**Data listing:**
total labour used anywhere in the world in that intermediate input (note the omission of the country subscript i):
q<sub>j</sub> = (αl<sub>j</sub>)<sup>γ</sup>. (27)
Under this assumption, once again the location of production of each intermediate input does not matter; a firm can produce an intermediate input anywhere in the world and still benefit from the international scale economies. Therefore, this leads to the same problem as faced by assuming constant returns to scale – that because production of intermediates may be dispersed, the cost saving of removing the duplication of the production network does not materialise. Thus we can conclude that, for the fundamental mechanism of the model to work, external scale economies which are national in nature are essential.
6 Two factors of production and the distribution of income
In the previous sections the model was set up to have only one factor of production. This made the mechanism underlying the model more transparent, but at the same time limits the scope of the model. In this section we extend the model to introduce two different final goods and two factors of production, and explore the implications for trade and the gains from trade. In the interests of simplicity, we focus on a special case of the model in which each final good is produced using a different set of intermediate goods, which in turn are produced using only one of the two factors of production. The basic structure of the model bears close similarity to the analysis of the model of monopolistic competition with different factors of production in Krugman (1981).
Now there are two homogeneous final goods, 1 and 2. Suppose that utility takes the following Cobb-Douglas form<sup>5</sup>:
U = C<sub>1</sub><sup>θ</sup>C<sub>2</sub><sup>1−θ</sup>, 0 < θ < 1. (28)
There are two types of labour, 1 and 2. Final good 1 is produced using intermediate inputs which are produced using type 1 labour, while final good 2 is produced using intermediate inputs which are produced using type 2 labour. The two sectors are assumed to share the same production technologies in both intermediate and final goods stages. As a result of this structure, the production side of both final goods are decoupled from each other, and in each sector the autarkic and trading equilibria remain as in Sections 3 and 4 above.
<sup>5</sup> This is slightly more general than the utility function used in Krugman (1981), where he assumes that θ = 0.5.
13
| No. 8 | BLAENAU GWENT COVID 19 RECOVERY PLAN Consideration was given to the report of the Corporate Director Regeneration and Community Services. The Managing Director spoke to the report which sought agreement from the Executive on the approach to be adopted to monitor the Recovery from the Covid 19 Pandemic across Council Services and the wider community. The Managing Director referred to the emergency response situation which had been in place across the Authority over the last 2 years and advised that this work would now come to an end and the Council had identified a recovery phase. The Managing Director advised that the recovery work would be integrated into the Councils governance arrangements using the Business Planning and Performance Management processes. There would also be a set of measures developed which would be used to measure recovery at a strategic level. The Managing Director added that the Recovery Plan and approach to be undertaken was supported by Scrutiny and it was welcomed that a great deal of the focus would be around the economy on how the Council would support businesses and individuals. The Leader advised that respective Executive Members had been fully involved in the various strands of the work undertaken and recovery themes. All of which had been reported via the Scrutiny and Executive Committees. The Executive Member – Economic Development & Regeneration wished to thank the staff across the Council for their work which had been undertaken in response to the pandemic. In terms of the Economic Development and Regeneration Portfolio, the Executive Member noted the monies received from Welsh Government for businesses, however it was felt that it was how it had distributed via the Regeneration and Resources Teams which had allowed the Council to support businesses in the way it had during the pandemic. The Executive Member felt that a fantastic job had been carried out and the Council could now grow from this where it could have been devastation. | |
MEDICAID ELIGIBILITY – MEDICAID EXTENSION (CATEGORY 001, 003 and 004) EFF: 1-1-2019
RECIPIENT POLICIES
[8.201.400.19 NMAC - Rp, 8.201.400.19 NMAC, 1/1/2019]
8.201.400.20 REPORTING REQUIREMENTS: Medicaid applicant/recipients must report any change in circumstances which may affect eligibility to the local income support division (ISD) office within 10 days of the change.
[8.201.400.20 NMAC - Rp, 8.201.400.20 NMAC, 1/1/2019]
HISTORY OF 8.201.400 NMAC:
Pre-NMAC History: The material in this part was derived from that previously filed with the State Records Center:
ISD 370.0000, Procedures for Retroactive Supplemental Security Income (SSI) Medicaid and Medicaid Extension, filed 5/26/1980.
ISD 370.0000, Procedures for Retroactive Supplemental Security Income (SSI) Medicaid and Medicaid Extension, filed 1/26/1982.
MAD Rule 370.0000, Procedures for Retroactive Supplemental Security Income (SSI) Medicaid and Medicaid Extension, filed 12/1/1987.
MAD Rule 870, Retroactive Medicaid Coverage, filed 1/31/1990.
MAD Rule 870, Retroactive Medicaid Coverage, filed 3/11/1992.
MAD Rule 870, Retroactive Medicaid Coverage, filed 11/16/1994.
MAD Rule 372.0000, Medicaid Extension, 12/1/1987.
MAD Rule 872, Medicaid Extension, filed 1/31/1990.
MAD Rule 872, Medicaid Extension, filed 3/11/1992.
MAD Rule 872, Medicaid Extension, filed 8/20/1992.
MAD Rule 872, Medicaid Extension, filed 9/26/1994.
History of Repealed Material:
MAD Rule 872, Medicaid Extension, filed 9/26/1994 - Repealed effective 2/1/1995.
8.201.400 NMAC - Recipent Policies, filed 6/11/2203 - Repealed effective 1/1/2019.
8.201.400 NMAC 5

**What this task involves:** Return every entry exactly as given.

**Exercise solution:**
total labour used anywhere in the world in that intermediate input (note the omission of the country subscript i):
q<sub>j</sub> = (αl<sub>j</sub>)<sup>γ</sup>. (27)
Under this assumption, once again the location of production of each intermediate input does not matter; a firm can produce an intermediate input anywhere in the world and still benefit from the international scale economies. Therefore, this leads to the same problem as faced by assuming constant returns to scale – that because production of intermediates may be dispersed, the cost saving of removing the duplication of the production network does not materialise. Thus we can conclude that, for the fundamental mechanism of the model to work, external scale economies which are national in nature are essential.
6 Two factors of production and the distribution of income
In the previous sections the model was set up to have only one factor of production. This made the mechanism underlying the model more transparent, but at the same time limits the scope of the model. In this section we extend the model to introduce two different final goods and two factors of production, and explore the implications for trade and the gains from trade. In the interests of simplicity, we focus on a special case of the model in which each final good is produced using a different set of intermediate goods, which in turn are produced using only one of the two factors of production. The basic structure of the model bears close similarity to the analysis of the model of monopolistic competition with different factors of production in Krugman (1981).
Now there are two homogeneous final goods, 1 and 2. Suppose that utility takes the following Cobb-Douglas form<sup>5</sup>:
U = C<sub>1</sub><sup>θ</sup>C<sub>2</sub><sup>1−θ</sup>, 0 < θ < 1. (28)
There are two types of labour, 1 and 2. Final good 1 is produced using intermediate inputs which are produced using type 1 labour, while final good 2 is produced using intermediate inputs which are produced using type 2 labour. The two sectors are assumed to share the same production technologies in both intermediate and final goods stages. As a result of this structure, the production side of both final goods are decoupled from each other, and in each sector the autarkic and trading equilibria remain as in Sections 3 and 4 above.
<sup>5</sup> This is slightly more general than the utility function used in Krugman (1981), where he assumes that θ = 0.5.
13
| No. 8 | BLAENAU GWENT COVID 19 RECOVERY PLAN Consideration was given to the report of the Corporate Director Regeneration and Community Services. The Managing Director spoke to the report which sought agreement from the Executive on the approach to be adopted to monitor the Recovery from the Covid 19 Pandemic across Council Services and the wider community. The Managing Director referred to the emergency response situation which had been in place across the Authority over the last 2 years and advised that this work would now come to an end and the Council had identified a recovery phase. The Managing Director advised that the recovery work would be integrated into the Councils governance arrangements using the Business Planning and Performance Management processes. There would also be a set of measures developed which would be used to measure recovery at a strategic level. The Managing Director added that the Recovery Plan and approach to be undertaken was supported by Scrutiny and it was welcomed that a great deal of the focus would be around the economy on how the Council would support businesses and individuals. The Leader advised that respective Executive Members had been fully involved in the various strands of the work undertaken and recovery themes. All of which had been reported via the Scrutiny and Executive Committees. The Executive Member – Economic Development & Regeneration wished to thank the staff across the Council for their work which had been undertaken in response to the pandemic. In terms of the Economic Development and Regeneration Portfolio, the Executive Member noted the monies received from Welsh Government for businesses, however it was felt that it was how it had distributed via the Regeneration and Resources Teams which had allowed the Council to support businesses in the way it had during the pandemic. The Executive Member felt that a fantastic job had been carried out and the Council could now grow from this where it could have been devastation. | |
MEDICAID ELIGIBILITY – MEDICAID EXTENSION (CATEGORY 001, 003 and 004) EFF: 1-1-2019
RECIPIENT POLICIES
[8.201.400.19 NMAC - Rp, 8.201.400.19 NMAC, 1/1/2019]
8.201.400.20 REPORTING REQUIREMENTS: Medicaid applicant/recipients must report any change in circumstances which may affect eligibility to the local income support division (ISD) office within 10 days of the change.
[8.201.400.20 NMAC - Rp, 8.201.400.20 NMAC, 1/1/2019]
HISTORY OF 8.201.400 NMAC:
Pre-NMAC History: The material in this part was derived from that previously filed with the State Records Center:
ISD 370.0000, Procedures for Retroactive Supplemental Security Income (SSI) Medicaid and Medicaid Extension, filed 5/26/1980.
ISD 370.0000, Procedures for Retroactive Supplemental Security Income (SSI) Medicaid and Medicaid Extension, filed 1/26/1982.
MAD Rule 370.0000, Procedures for Retroactive Supplemental Security Income (SSI) Medicaid and Medicaid Extension, filed 12/1/1987.
MAD Rule 870, Retroactive Medicaid Coverage, filed 1/31/1990.
MAD Rule 870, Retroactive Medicaid Coverage, filed 3/11/1992.
MAD Rule 870, Retroactive Medicaid Coverage, filed 11/16/1994.
MAD Rule 372.0000, Medicaid Extension, 12/1/1987.
MAD Rule 872, Medicaid Extension, filed 1/31/1990.
MAD Rule 872, Medicaid Extension, filed 3/11/1992.
MAD Rule 872, Medicaid Extension, filed 8/20/1992.
MAD Rule 872, Medicaid Extension, filed 9/26/1994.
History of Repealed Material:
MAD Rule 872, Medicaid Extension, filed 9/26/1994 - Repealed effective 2/1/1995.
8.201.400 NMAC - Recipent Policies, filed 6/11/2203 - Repealed effective 1/1/2019.
8.201.400 NMAC 5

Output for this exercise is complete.